- Assignment: Could you report every line from the entries that includes the word "phone"?

- Task inputs:
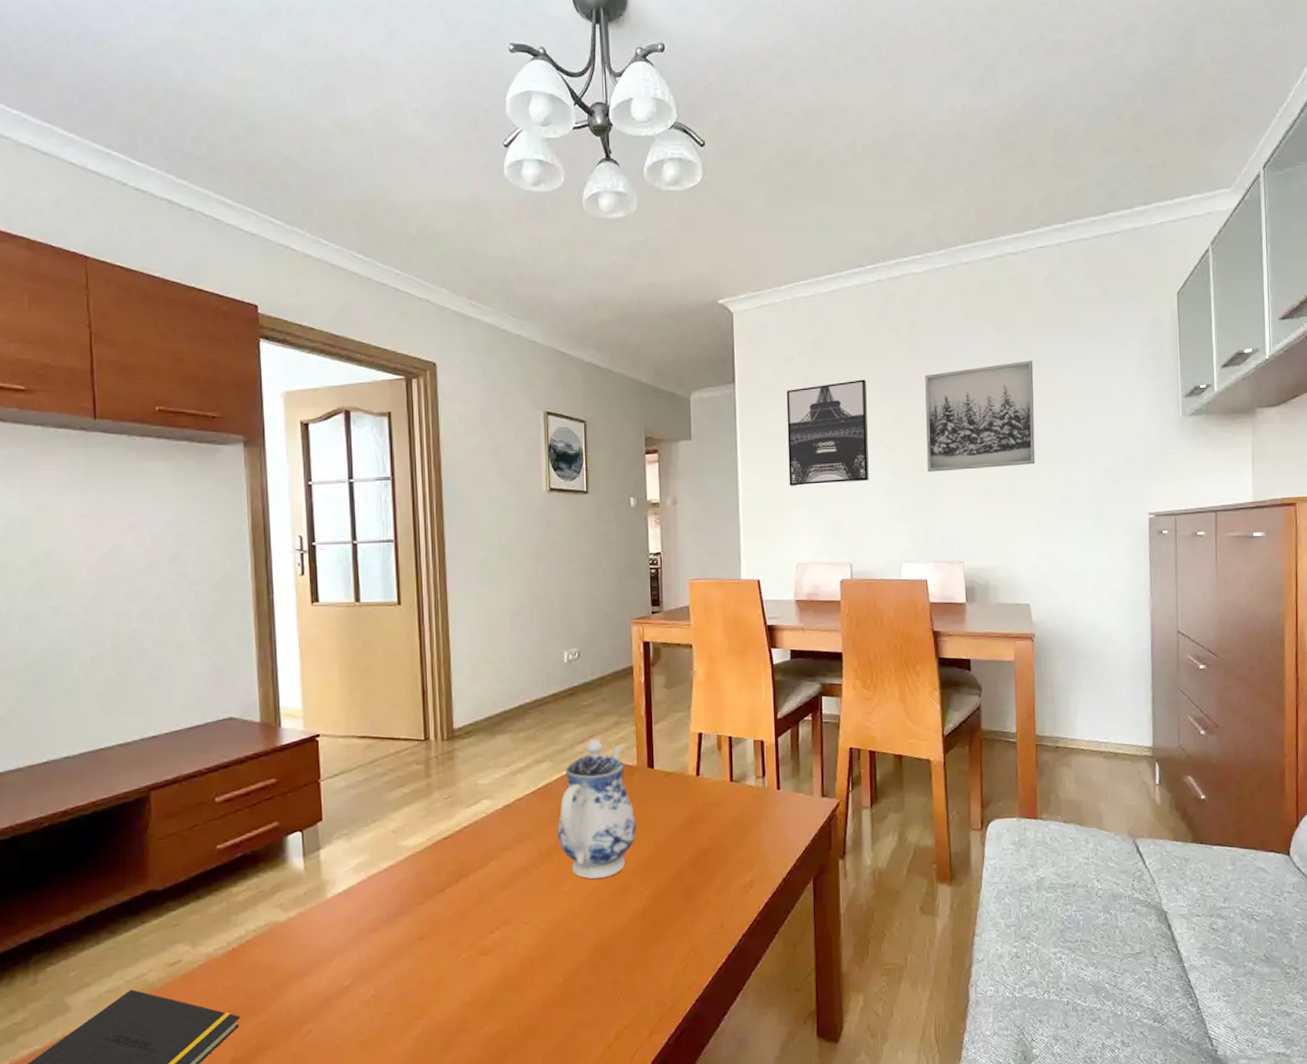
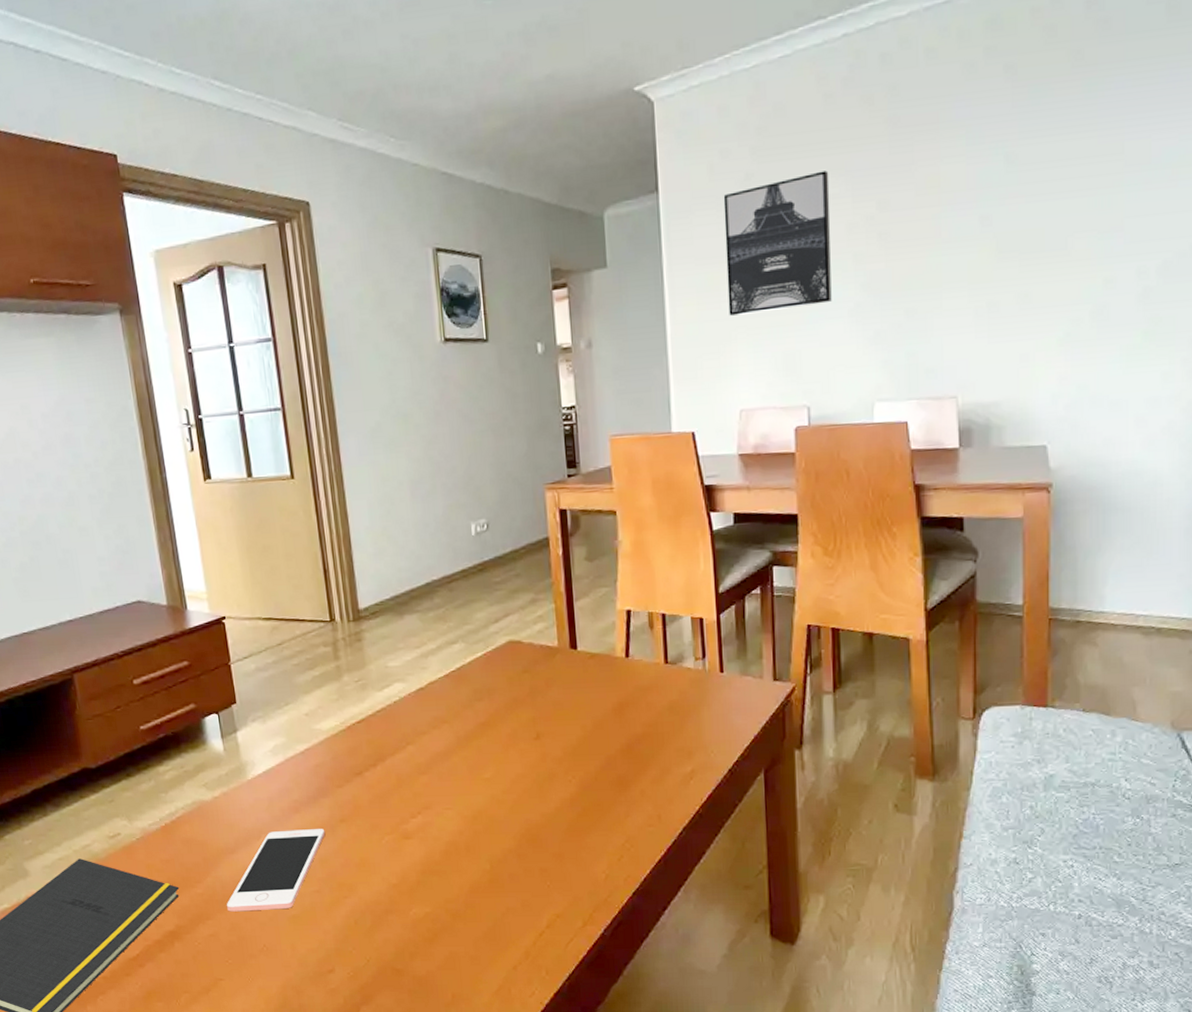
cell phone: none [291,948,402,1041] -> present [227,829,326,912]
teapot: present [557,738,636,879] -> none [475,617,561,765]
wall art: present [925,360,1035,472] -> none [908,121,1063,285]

...

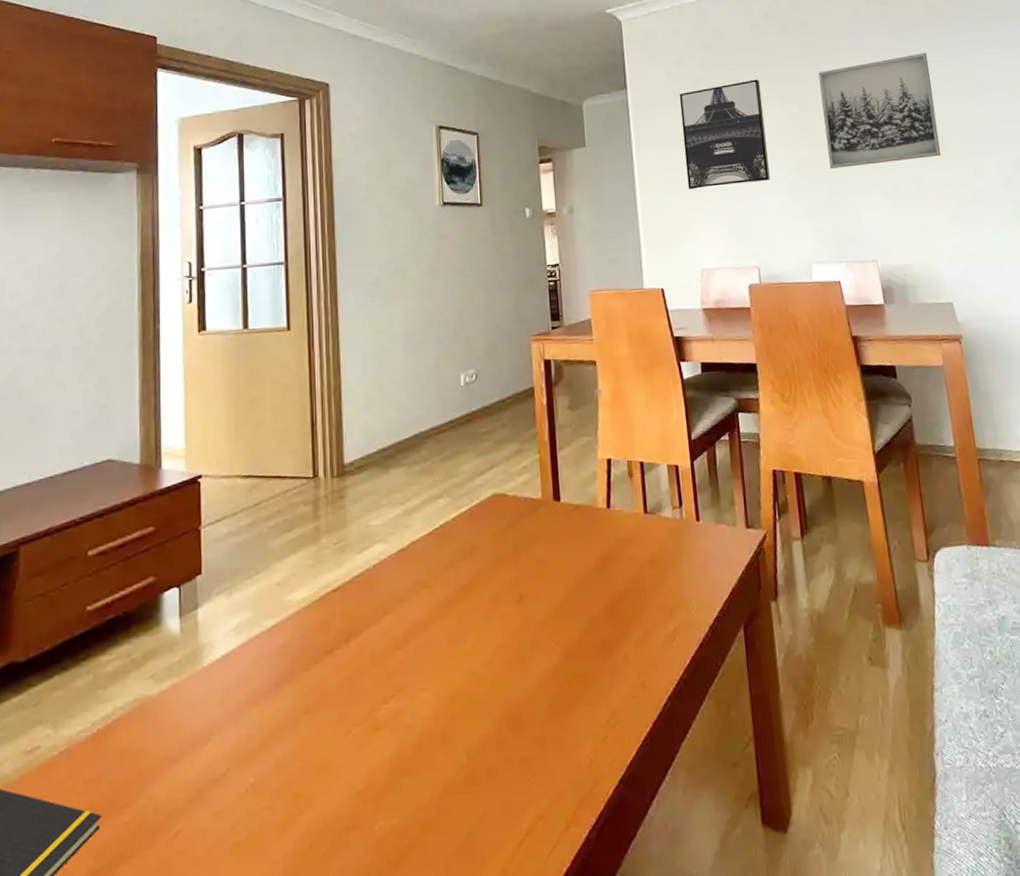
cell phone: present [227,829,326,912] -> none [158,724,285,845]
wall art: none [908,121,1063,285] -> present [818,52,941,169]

- Answer section:
cell phone: none [291,948,402,1041] -> present [227,829,326,912]
cell phone: present [227,829,326,912] -> none [158,724,285,845]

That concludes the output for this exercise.